Cookies and Biscuits are one of the nation’s favourite snacks. I always have a biscuit in my hand, or at the very least next to me, in my handbag, on my desk. I LOVE biscuits. You don’t need a reason to enjoy one. Feeling sad? Have a biscuit. Feeling happy? Have a biscuit. Bored? Have a biscuit. As I’m writing this I have a cookie and cup of tea to hand.
I don’t make biscuits as much as I would like too, sometimes it’s just more convenient to buy a packet. Every so often though, I do like to indulge with a home-made cookie. There is something about a soft, warm cookie straight from the oven. They are so simple to make and so much better than shop bought. Keep this in an airtight container and they will stay soft for 3 – 4 days. They are perfect for if you have company coming around. You can make these the day before.
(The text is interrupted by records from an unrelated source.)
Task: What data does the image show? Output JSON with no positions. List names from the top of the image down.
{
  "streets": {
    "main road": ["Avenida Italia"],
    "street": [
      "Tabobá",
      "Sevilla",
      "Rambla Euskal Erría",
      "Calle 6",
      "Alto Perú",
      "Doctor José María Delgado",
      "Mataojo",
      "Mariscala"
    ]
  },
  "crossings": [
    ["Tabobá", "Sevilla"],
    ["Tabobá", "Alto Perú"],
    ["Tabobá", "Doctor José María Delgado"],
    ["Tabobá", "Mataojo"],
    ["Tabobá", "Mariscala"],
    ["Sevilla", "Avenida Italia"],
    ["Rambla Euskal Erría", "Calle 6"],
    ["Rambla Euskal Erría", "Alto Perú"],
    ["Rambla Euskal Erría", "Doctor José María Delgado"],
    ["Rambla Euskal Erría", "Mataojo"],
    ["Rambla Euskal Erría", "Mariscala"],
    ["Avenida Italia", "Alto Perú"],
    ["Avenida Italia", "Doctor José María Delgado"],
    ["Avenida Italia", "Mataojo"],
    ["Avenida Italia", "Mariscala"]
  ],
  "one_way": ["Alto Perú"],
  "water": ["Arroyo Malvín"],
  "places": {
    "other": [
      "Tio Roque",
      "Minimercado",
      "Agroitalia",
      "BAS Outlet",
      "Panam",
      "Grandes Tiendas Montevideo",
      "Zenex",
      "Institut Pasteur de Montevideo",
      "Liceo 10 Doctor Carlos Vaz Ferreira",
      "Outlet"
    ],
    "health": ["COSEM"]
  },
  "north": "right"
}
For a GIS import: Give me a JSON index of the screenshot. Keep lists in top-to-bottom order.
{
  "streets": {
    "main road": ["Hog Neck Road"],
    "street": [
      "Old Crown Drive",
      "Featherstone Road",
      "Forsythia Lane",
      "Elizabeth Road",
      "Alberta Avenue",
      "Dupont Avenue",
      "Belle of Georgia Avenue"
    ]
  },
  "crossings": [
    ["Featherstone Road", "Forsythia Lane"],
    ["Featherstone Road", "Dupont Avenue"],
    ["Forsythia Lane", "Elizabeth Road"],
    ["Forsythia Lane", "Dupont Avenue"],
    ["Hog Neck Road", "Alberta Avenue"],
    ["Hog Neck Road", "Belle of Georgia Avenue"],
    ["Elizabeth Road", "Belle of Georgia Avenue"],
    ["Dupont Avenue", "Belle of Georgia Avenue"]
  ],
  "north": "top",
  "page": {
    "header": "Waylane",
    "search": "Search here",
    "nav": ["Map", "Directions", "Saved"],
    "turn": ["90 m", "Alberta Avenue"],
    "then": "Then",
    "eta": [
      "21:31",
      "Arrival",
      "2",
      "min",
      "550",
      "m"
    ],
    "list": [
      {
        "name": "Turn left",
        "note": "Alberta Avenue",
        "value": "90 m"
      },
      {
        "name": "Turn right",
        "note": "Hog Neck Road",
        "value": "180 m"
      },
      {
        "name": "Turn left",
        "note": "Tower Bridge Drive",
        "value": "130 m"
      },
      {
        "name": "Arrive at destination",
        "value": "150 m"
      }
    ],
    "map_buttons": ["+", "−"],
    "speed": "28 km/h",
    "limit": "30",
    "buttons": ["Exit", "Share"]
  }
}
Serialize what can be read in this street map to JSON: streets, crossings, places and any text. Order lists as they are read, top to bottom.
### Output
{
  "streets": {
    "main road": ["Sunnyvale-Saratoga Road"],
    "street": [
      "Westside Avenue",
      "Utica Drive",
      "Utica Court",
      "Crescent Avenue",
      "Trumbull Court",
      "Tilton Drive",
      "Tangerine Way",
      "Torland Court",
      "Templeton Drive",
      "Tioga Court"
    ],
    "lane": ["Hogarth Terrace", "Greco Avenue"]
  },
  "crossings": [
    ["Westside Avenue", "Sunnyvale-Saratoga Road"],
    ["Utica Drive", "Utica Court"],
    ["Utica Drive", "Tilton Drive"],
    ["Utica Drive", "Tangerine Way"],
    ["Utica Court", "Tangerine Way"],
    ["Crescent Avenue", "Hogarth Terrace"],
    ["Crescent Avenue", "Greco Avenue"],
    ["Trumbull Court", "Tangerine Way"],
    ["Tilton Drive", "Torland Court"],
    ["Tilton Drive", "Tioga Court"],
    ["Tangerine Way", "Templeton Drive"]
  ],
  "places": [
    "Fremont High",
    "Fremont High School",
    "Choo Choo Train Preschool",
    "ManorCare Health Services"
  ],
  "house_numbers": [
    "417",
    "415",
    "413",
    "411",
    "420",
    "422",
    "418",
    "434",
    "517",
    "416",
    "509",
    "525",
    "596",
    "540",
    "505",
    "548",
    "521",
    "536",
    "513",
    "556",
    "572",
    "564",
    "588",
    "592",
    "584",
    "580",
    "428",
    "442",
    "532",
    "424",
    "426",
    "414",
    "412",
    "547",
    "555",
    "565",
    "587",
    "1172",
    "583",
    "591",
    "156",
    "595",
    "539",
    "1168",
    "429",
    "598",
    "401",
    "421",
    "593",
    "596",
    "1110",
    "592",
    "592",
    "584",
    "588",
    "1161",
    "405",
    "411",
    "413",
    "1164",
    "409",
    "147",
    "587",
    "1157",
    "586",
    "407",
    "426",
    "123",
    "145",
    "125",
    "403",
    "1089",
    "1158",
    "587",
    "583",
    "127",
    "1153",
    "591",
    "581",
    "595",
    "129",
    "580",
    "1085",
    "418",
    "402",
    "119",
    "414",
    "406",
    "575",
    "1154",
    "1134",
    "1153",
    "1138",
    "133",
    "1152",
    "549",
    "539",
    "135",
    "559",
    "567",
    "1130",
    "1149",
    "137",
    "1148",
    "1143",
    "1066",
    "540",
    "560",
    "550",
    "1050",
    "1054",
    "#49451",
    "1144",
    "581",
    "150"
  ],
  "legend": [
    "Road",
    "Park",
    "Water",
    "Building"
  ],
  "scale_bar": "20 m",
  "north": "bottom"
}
Unfortunately, I can’t take credit for this recipe, it’s a Nigella Lawson recipe, but hey, why fix something if it’s not broken. If I’m feeling adventurous I’ll throw in some Hazelnuts or Pecans to give it a nutty crunch. This recipe makes 12 but if you don’t want to bake all 12, you can form all 12 balls and then freeze half on a tray and once they have firmed up you can pop them in a freezer bag and bake as and when you want!
Step One| Preheat the oven to 170°C/150°C Fan/gas mark 3/325ºF. Melt the 125g / 4oz dark chocolate either in the microwave or in a heatproof dish over a pan of simmering water.
Step Two| Put the flour, cocoa, bicarbonate of soda and salt into a bowl.
Step Three| Cream the butter and sugars in another bowl. (I use my freestanding mixer, itself an odd source of comfort to me.) Add the melted chocolate and mix together. Beat in the vanilla extract and cold egg, and then mix in the dry ingredients. Finally stir in the chocolate morsels or chips.
Step Four| Scoop out 12 equal-sized mounds - an ice cream scoop and a palette knife are the best tools for the job - and place on a lined baking sheet about 6cm apart. Do not flatten them.
Step Five| Cook for 12 minutes. The cookies will still be slightly soft but will firm up when cooled.
Step Six| Leave to cool slightly on the baking sheet for 4-5 minutes, then transfer them to a cooling rack to harden as they cool.